| Aim of the task |
Would you reproduce every record exactly, leaving out the pictures?

[Saved entries]
BEGIN

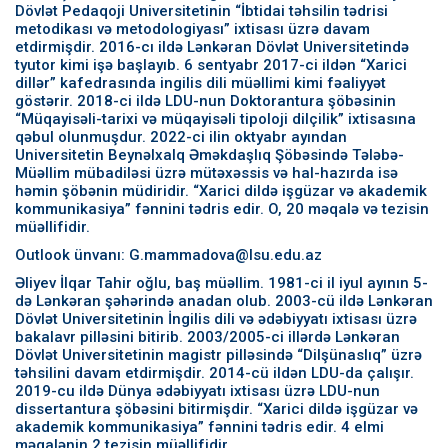
Dövlət Pedaqoji Universitetinin “İbtidai təhsilin tədrisi
metodikası və metodologiyası” ixtisası üzrə davam
etdirmişdir. 2016-cı ildə Lənkəran Dövlət Universitetində
tyutor kimi işə başlayıb. 6 sentyabr 2017-ci ildən “Xarici
dillər” kafedrasında ingilis dili müəllimi kimi fəaliyyət
göstərir. 2018-ci ildə LDU-nun Doktorantura şöbəsinin
“Müqayisəli-tarixi və müqayisəli tipoloji dilçilik” ixtisasına
qəbul olunmuşdur. 2022-ci ilin oktyabr ayından
Universitetin Beynəlxalq Əməkdaşlıq Şöbəsində Tələbə-
Müəllim mübadiləsi üzrə mütəxəssis və hal-hazırda isə
həmin şöbənin müdiridir. “Xarici dildə işgüzar və akademik
kommunikasiya” fənnini tədris edir. O, 20 məqalə və tezisin
müəllifidir.
Outlook ünvanı: G.mammadova@lsu.edu.az
Əliyev İlqar Tahir oğlu, baş müəllim. 1981-ci il iyul ayının 5-
də Lənkəran şəhərində anadan olub. 2003-cü ildə Lənkəran
Dövlət Universitetinin İngilis dili və ədəbiyyatı ixtisası üzrə
bakalavr pilləsini bitirib. 2003/2005-ci illərdə Lənkəran
Dövlət Universitetinin magistr pilləsində “Dilşünaslıq” üzrə
təhsilini davam etdirmişdir. 2014-cü ildən LDU-da çalışır.
2019-cu ildə Dünya ədəbiyyatı ixtisası üzrə LDU-nun
dissertantura şöbəsini bitirmişdir. “Xarici dildə işgüzar və
akademik kommunikasiya” fənnini tədris edir. 4 elmi
məqalənin 2 tezisin müəllifidir.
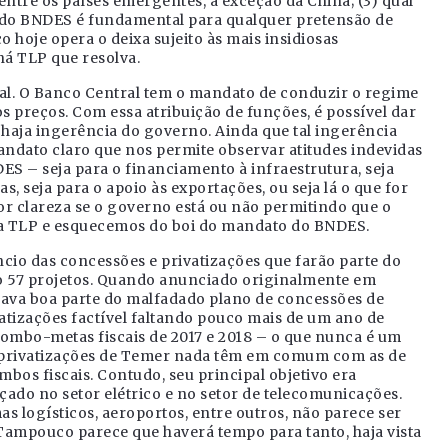
tre os países emergentes, à exceção da China; (3) qual
 do BNDES é fundamental para qualquer pretensão de
 hoje opera o deixa sujeito às mais insidiosas
á TLP que resolva.
al. O Banco Central tem o mandato de conduzir o regime
os preços. Com essa atribuição de funções, é possível dar
haja ingerência do governo. Ainda que tal ingerência
andato claro que nos permite observar atitudes indevidas
S – seja para o financiamento à infraestrutura, seja
 seja para o apoio às exportações, ou seja lá o que for
r clareza se o governo está ou não permitindo que o
da TLP e esquecemos do boi do mandato do BNDES.
io das concessões e privatizações que farão parte do
ão 57 projetos. Quando anunciado originalmente em
rcava boa parte do malfadado plano de concessões de
vatizações factível faltando pouco mais de um ano de
rombo-metas fiscais de 2017 e 2018 – o que nunca é um
s privatizações de Temer nada têm em comum com as de
mbos fiscais. Contudo, seu principal objetivo era
çado no setor elétrico e no setor de telecomunicações.
s logísticos, aeroportos, entre outros, não parece ser
 Tampouco parece que haverá tempo para tanto, haja vista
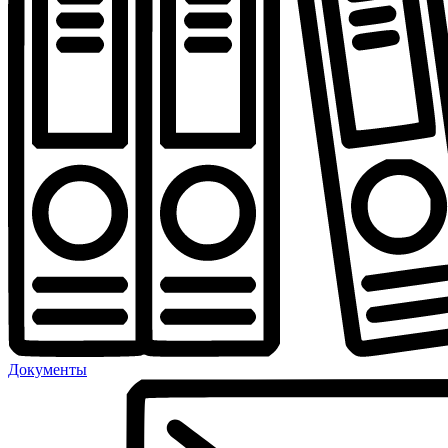
Документы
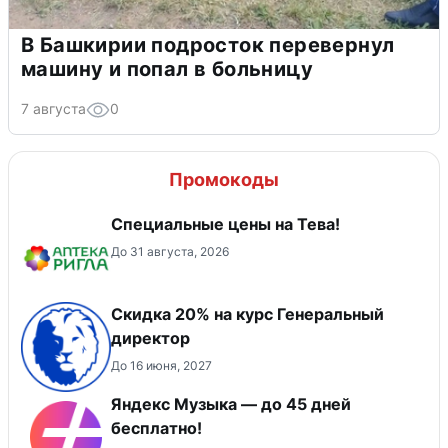
В Башкирии подросток перевернул
машину и попал в больницу
7 августа
0
Промокоды
Специальные цены на Тева!
До 31 августа, 2026
Скидка 20% на курс Генеральный
директор
До 16 июня, 2027
Яндекс Музыка — до 45 дней
бесплатно!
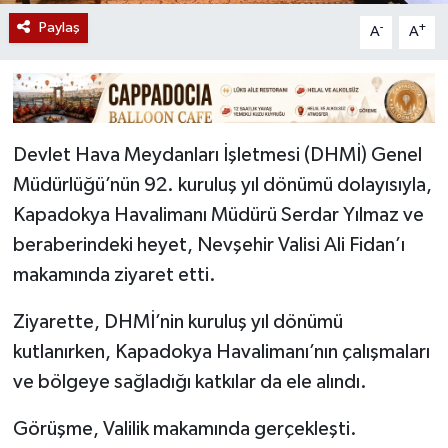
Paylaş
-
+
A
A
Devlet Hava Meydanları İşletmesi (DHMİ) Genel
Müdürlüğü’nün 92. kuruluş yıl dönümü dolayısıyla,
Kapadokya Havalimanı Müdürü Serdar Yılmaz ve
beraberindeki heyet, Nevşehir Valisi Ali Fidan’ı
makamında ziyaret etti.
Ziyarette, DHMİ’nin kuruluş yıl dönümü
kutlanırken, Kapadokya Havalimanı’nın çalışmaları
ve bölgeye sağladığı katkılar da ele alındı.
Görüşme, Valilik makamında gerçekleşti.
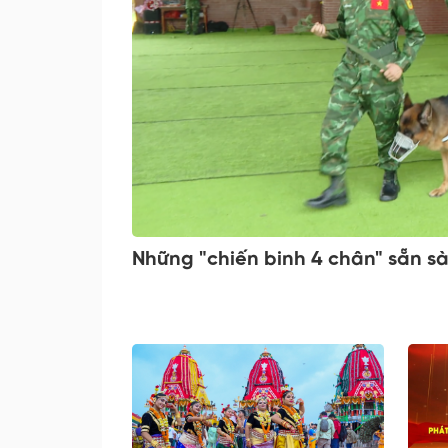
Những "chiến binh 4 chân" sẵn s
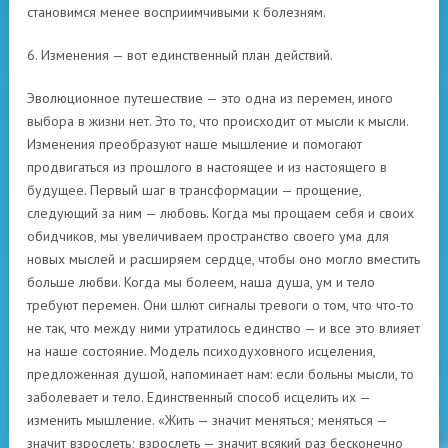
становимся менее восприимчивыми к болезням.
6. Изменения — вот единственный план действий.
Эволюционное путешествие — это одна из перемен, иного
выбора в жизни нет. Это то, что происходит от мысли к мысли.
Изменения преобразуют наше мышление и помогают
продвигаться из прошлого в настоящее и из настоящего в
будущее. Первый шаг в трансформации — прощение,
следующий за ним — любовь. Когда мы прощаем себя и своих
обидчиков, мы увеличиваем пространство своего ума для
новых мыслей и расширяем сердце, чтобы оно могло вместить
больше любви. Когда мы болеем, наша душа, ум и тело
требуют перемен. Они шлют сигналы тревоги о том, что что-то
не так, что между ними утратилось единство — и все это влияет
на наше состояние. Модель психодуховного исцеления,
предложенная душой, напоминает нам: если больны мысли, то
заболевает и тело. Единственный способ исцелить их —
изменить мышление. «Жить — значит меняться; меняться —
значит взрослеть; взрослеть — значит всякий раз бесконечно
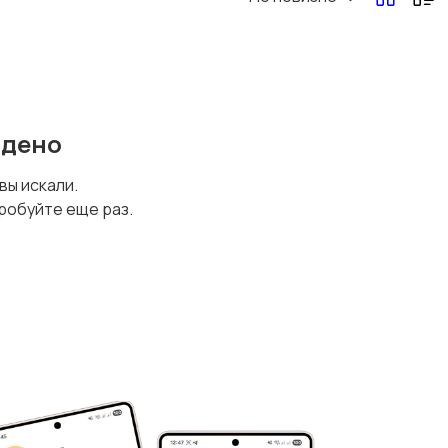
йдено
 вы искали.
робуйте еще раз.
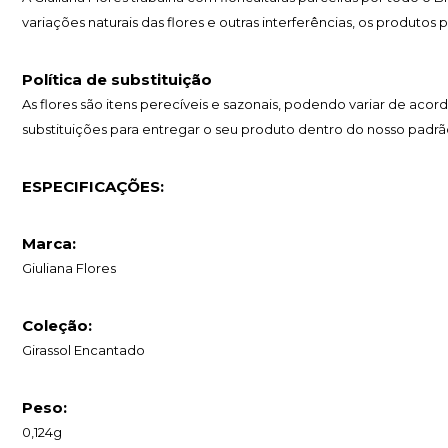
variações naturais das flores e outras interferências, os produtos
Política de substituição
As flores são itens perecíveis e sazonais, podendo variar de 
substituições para entregar o seu produto dentro do nosso padrã
ESPECIFICAÇÕES:
Marca:
Giuliana Flores
Coleção:
Girassol Encantado
Peso:
0,124g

END

| Completed exercise |
Dövlət Pedaqoji Universitetinin “İbtidai təhsilin tədrisi
metodikası və metodologiyası” ixtisası üzrə davam
etdirmişdir. 2016-cı ildə Lənkəran Dövlət Universitetində
tyutor kimi işə başlayıb. 6 sentyabr 2017-ci ildən “Xarici
dillər” kafedrasında ingilis dili müəllimi kimi fəaliyyət
göstərir. 2018-ci ildə LDU-nun Doktorantura şöbəsinin
“Müqayisəli-tarixi və müqayisəli tipoloji dilçilik” ixtisasına
qəbul olunmuşdur. 2022-ci ilin oktyabr ayından
Universitetin Beynəlxalq Əməkdaşlıq Şöbəsində Tələbə-
Müəllim mübadiləsi üzrə mütəxəssis və hal-hazırda isə
həmin şöbənin müdiridir. “Xarici dildə işgüzar və akademik
kommunikasiya” fənnini tədris edir. O, 20 məqalə və tezisin
müəllifidir.
Outlook ünvanı: G.mammadova@lsu.edu.az
Əliyev İlqar Tahir oğlu, baş müəllim. 1981-ci il iyul ayının 5-
də Lənkəran şəhərində anadan olub. 2003-cü ildə Lənkəran
Dövlət Universitetinin İngilis dili və ədəbiyyatı ixtisası üzrə
bakalavr pilləsini bitirib. 2003/2005-ci illərdə Lənkəran
Dövlət Universitetinin magistr pilləsində “Dilşünaslıq” üzrə
təhsilini davam etdirmişdir. 2014-cü ildən LDU-da çalışır.
2019-cu ildə Dünya ədəbiyyatı ixtisası üzrə LDU-nun
dissertantura şöbəsini bitirmişdir. “Xarici dildə işgüzar və
akademik kommunikasiya” fənnini tədris edir. 4 elmi
məqalənin 2 tezisin müəllifidir.
tre os países emergentes, à exceção da China; (3) qual
 do BNDES é fundamental para qualquer pretensão de
 hoje opera o deixa sujeito às mais insidiosas
á TLP que resolva.
al. O Banco Central tem o mandato de conduzir o regime
os preços. Com essa atribuição de funções, é possível dar
haja ingerência do governo. Ainda que tal ingerência
andato claro que nos permite observar atitudes indevidas
S – seja para o financiamento à infraestrutura, seja
 seja para o apoio às exportações, ou seja lá o que for
r clareza se o governo está ou não permitindo que o
da TLP e esquecemos do boi do mandato do BNDES.
io das concessões e privatizações que farão parte do
ão 57 projetos. Quando anunciado originalmente em
rcava boa parte do malfadado plano de concessões de
vatizações factível faltando pouco mais de um ano de
rombo-metas fiscais de 2017 e 2018 – o que nunca é um
s privatizações de Temer nada têm em comum com as de
mbos fiscais. Contudo, seu principal objetivo era
çado no setor elétrico e no setor de telecomunicações.
s logísticos, aeroportos, entre outros, não parece ser
 Tampouco parece que haverá tempo para tanto, haja vista
Документы
В Башкирии подросток перевернул
машину и попал в больницу
7 августа
0
Промокоды
Специальные цены на Тева!
До 31 августа, 2026
Скидка 20% на курс Генеральный
директор
До 16 июня, 2027
Яндекс Музыка — до 45 дней
бесплатно!
Paylaş
-
+
A
A
Devlet Hava Meydanları İşletmesi (DHMİ) Genel
Müdürlüğü’nün 92. kuruluş yıl dönümü dolayısıyla,
Kapadokya Havalimanı Müdürü Serdar Yılmaz ve
beraberindeki heyet, Nevşehir Valisi Ali Fidan’ı
makamında ziyaret etti.
Ziyarette, DHMİ’nin kuruluş yıl dönümü
kutlanırken, Kapadokya Havalimanı’nın çalışmaları
ve bölgeye sağladığı katkılar da ele alındı.
Görüşme, Valilik makamında gerçekleşti.
Những "chiến binh 4 chân" sẵn s
становимся менее восприимчивыми к болезням.
6. Изменения — вот единственный план действий.
Эволюционное путешествие — это одна из перемен, иного
выбора в жизни нет. Это то, что происходит от мысли к мысли.
Изменения преобразуют наше мышление и помогают
продвигаться из прошлого в настоящее и из настоящего в
будущее. Первый шаг в трансформации — прощение,
следующий за ним — любовь. Когда мы прощаем себя и своих
обидчиков, мы увеличиваем пространство своего ума для
новых мыслей и расширяем сердце, чтобы оно могло вместить
больше любви. Когда мы болеем, наша душа, ум и тело
требуют перемен. Они шлют сигналы тревоги о том, что что-то
не так, что между ними утратилось единство — и все это влияет
на наше состояние. Модель психодуховного исцеления,
предложенная душой, напоминает нам: если больны мысли, то
заболевает и тело. Единственный способ исцелить их —
изменить мышление. «Жить — значит меняться; меняться —
значит взрослеть; взрослеть — значит всякий раз бесконечно
йдено
 вы искали.
робуйте еще раз.
variações naturais das flores e outras interferências, os produtos
Política de substituição
As flores são itens perecíveis e sazonais, podendo variar de 
substituições para entregar o seu produto dentro do nosso padrã
ESPECIFICAÇÕES:
Marca:
Giuliana Flores
Coleção:
Girassol Encantado
Peso:
0,124g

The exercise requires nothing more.